Want het gaat niet om een paar testjes met een handvol cliënten, stelt Boon. “Academy Het Dorp werkt samen met Siza in Arnhem en andere zorgorganisaties. Voor goed onderzoek naar de werkzaamheid is zulke samenwerking nodig. Je kunt dan in verschillende settings over voldoende cliënten gegevens verzamelen.”
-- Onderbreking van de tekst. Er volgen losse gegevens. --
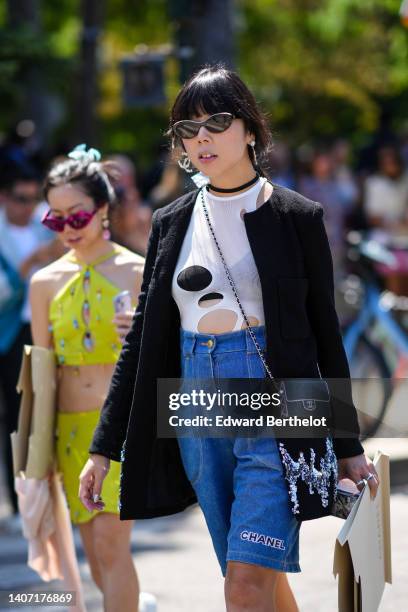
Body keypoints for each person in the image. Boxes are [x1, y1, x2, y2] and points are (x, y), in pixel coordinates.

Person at [81, 66, 379, 611]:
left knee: (244, 587)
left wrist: (347, 445)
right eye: (186, 130)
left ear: (249, 129)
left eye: (216, 122)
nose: (202, 138)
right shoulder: (171, 222)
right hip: (196, 401)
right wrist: (104, 448)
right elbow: (142, 340)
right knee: (252, 577)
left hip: (277, 401)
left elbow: (323, 333)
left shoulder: (296, 217)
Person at [29, 146, 154, 612]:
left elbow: (164, 359)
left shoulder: (139, 272)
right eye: (55, 219)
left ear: (102, 209)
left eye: (75, 216)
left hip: (119, 430)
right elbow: (41, 369)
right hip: (68, 433)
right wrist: (34, 456)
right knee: (96, 561)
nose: (67, 229)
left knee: (109, 547)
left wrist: (138, 336)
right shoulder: (43, 282)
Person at [0, 162, 61, 526]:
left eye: (32, 198)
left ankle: (46, 498)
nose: (27, 206)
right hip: (10, 334)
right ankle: (20, 502)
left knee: (42, 417)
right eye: (20, 199)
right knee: (16, 420)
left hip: (42, 330)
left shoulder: (45, 224)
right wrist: (29, 266)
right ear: (4, 197)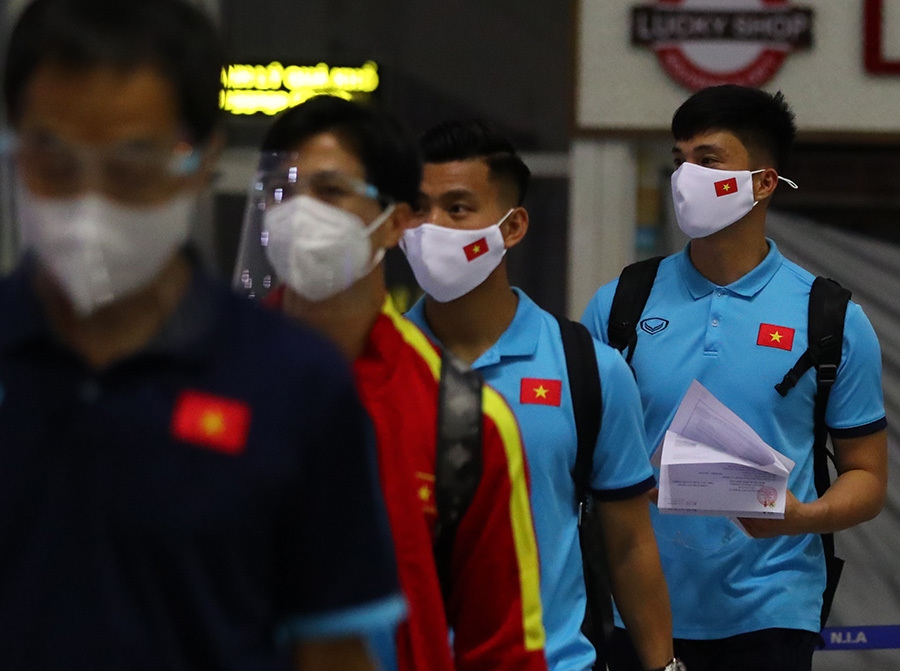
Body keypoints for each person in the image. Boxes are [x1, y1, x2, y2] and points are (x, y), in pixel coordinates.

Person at [0, 1, 403, 669]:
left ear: (203, 156)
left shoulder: (291, 384)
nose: (89, 199)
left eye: (131, 164)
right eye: (54, 161)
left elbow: (330, 649)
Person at [233, 95, 548, 671]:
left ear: (398, 220)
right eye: (283, 191)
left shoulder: (463, 419)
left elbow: (502, 648)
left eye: (329, 192)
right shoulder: (211, 384)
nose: (297, 215)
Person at [581, 85, 888, 671]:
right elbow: (582, 447)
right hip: (635, 604)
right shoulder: (620, 302)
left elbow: (867, 476)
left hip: (773, 608)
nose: (685, 176)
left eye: (707, 159)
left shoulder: (829, 317)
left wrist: (801, 517)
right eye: (678, 160)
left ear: (764, 182)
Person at [401, 119, 679, 671]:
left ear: (512, 226)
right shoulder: (378, 366)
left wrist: (663, 667)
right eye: (418, 209)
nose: (432, 228)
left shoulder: (588, 371)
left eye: (457, 209)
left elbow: (629, 544)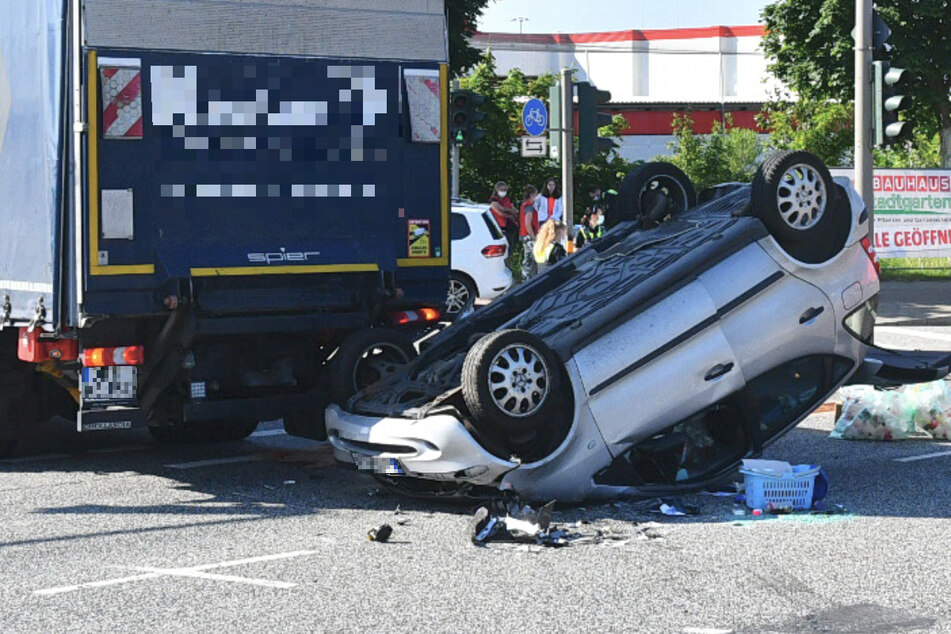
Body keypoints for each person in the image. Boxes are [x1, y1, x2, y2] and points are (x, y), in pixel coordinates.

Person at [489, 181, 518, 268]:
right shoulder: (494, 200)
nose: (503, 191)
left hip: (510, 228)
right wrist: (509, 212)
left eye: (505, 190)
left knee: (510, 250)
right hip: (501, 228)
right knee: (503, 252)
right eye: (501, 189)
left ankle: (508, 266)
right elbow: (500, 212)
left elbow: (515, 211)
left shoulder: (507, 200)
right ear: (497, 190)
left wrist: (507, 211)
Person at [519, 184, 540, 281]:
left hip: (525, 235)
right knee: (530, 259)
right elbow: (528, 224)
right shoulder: (529, 207)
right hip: (529, 237)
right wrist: (533, 237)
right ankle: (527, 280)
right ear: (532, 195)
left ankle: (530, 278)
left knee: (531, 260)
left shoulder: (525, 205)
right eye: (536, 194)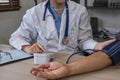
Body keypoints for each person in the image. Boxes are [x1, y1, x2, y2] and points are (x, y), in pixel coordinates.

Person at [9, 0, 115, 55]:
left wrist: (96, 45)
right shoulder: (34, 13)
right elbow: (16, 38)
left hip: (72, 60)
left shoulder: (80, 11)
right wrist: (28, 48)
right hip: (45, 60)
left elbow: (84, 41)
Gestructureerd en gevalideerd

De Gable CORE is zo’n robot die aantoonbaar werk uit handen neemt van fysiotherapeuten. “Hij biedt ondersteuning aan patiënten die opnieuw moeten leren lopen en zorgt dat ze niet kunnen vallen”, vertelt Sebastiaan Behrens van ontwikkelaar Gable Systems. “Normaal heb je daar tot wel drie fysiotherapeuten voor nodig, door het tilwerk en de ondersteuning is het erg arbeidsintensief. Met de hulp van de Gable CORE kan één fysiotherapeut het alleen af. Of een halve, want je kunt ondertussen ook even weglopen om andere patiënten te helpen. Wij hebben berekend dat de robot zodoende in tweeënhalf jaar terug te verdienen is.”

De Gable CORE, waarmee je ook data kunt me- ten om progressie bij te houden en trainingen te optimaliseren, werd in de Proeftuin Robotica intensief getest op gebruiksvriendelijkheid van de bedieningsconsole. “Dat leverde veel waardevolle informatie op en ik mag nu wel zeggen dat je de app met minimale instructies kunt bedienen”, vervolgt Behrens. “Als ontwikkelaar kun je wel iets achter je tekentafel zitten bedenken, maar het volstaat niet om het in je kennissenkring te testen. De proeftuin is waardevol voor een start-up als de onze, want die biedt met al zijn kennispartners en enorme pool aan cliënten echt iets unieks.”

Boumans heeft een advies voor start-ups met zorgrobotambities: “Ga eerst praten met Academy Het Dorp: wat kan er met testen en hoe valt dat te organiseren? En praat met de bewoners en begeleiders van zorginstellingen, om te zien wat zij vinden van het idee waarmee je speelt.” Draagvlak creëren onder de cliënten én de zorgverleners: daar gaat het om volgens Li.
“Je tijd en energie goed besteden aan de aspecten van de zorgrobot die de meeste impact hebben. Daar kom je alleen maar achter door in de juiste volgorde stap voor stap te testen.” Gestructureerd en gevalideerd, voegt Van Geldrop eraan toe. “Met kennis van zaken, volgens degelijke protocollen en met voldoende cliënten. Dat maakt de aanpak van de Proef- tuin Robotica zo objectief.”